This paper consists of four sections.

Section 1 emphasizes the importance of tuning parameters and characteristics of various devices in many technical fields. Among such devices, a special place is given to filters due to their diverse functions: noise and fault signal suppression, distortion removal, spectral selectivity of processed signals, etc. This section examines the family of active bandpass Wien filters based on the Wien circuit, voltage divider, and Op-Amp. The key advantage of the filter is highlighted: the ability to independently change the resonance frequency, quality factor, and gain at resonant frequency. These are memristors to be proposed for parameter tuning, since their advantages provide superior performance compared to mechanical and digital potentiometers.
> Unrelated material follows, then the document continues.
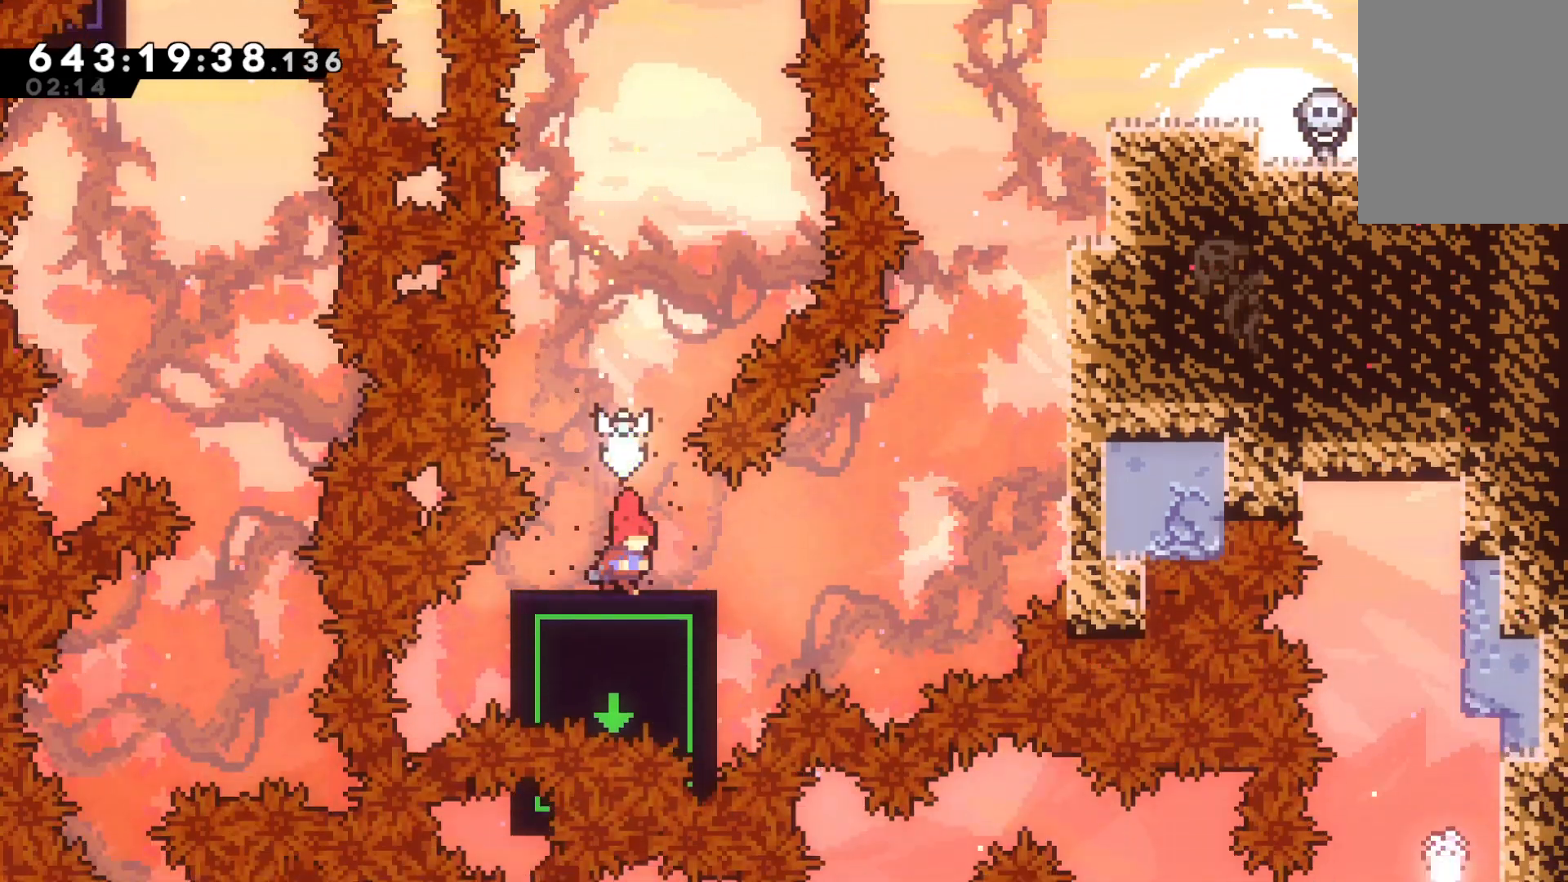
{"keys": ["dash", "right", "up"], "events": [[200, "jump", "down"], [300, "jump", "up"], [467, "dash", "down"], [467, "up", "down"]]}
Section 2 presents an analysis of the active memristive Wien filter using the nodal voltage method. The analysis results in the derivation of the Wien filter’s transfer function, dependence of the resonant frequency on the Wien circuit parameters, and dependencies of the quality factor and gain at the resonant frequency on the voltage divider parameters for given Wien circuit parameters.

Section 3 provides the results of the circuit simulation of the active memristive Wien filter in LTspice and compares them with the results obtained through analytical calculations based on the nodal voltage method in Section 2.

Section 4 presents conclusions of the studies performed.

2. Analysis of the Active Memristive Wien Filter

The system of equations, composed using the nodal voltage method in the Laplace transform domain for the active Wien bridge circuit shown in Figure 1, is written as

$$\left\{\begin{array}{l}(Y_a+Y_b)V_1-0V_2-Y_b{V}_3-0V_4=0,\\ -0V_1+(Y_d+Y_c)V_2-Y_c{V}_3-Y_d{V}_4=0,\\ V_4=V_{\mathrm{in}},\end{array}\right.$$

(1)

where $Y_a$,…, $Y_d$ are the operator conductivities (in the Laplace transform domain) of the corresponding elements in Figure 1; $V_1$,…, $V_4$ are the voltages at corresponding nodes of the circuit relative to the reference node (grounded node, whose potential equals 0); and $V_{\mathrm{in}}$ is the input voltage of the circuit.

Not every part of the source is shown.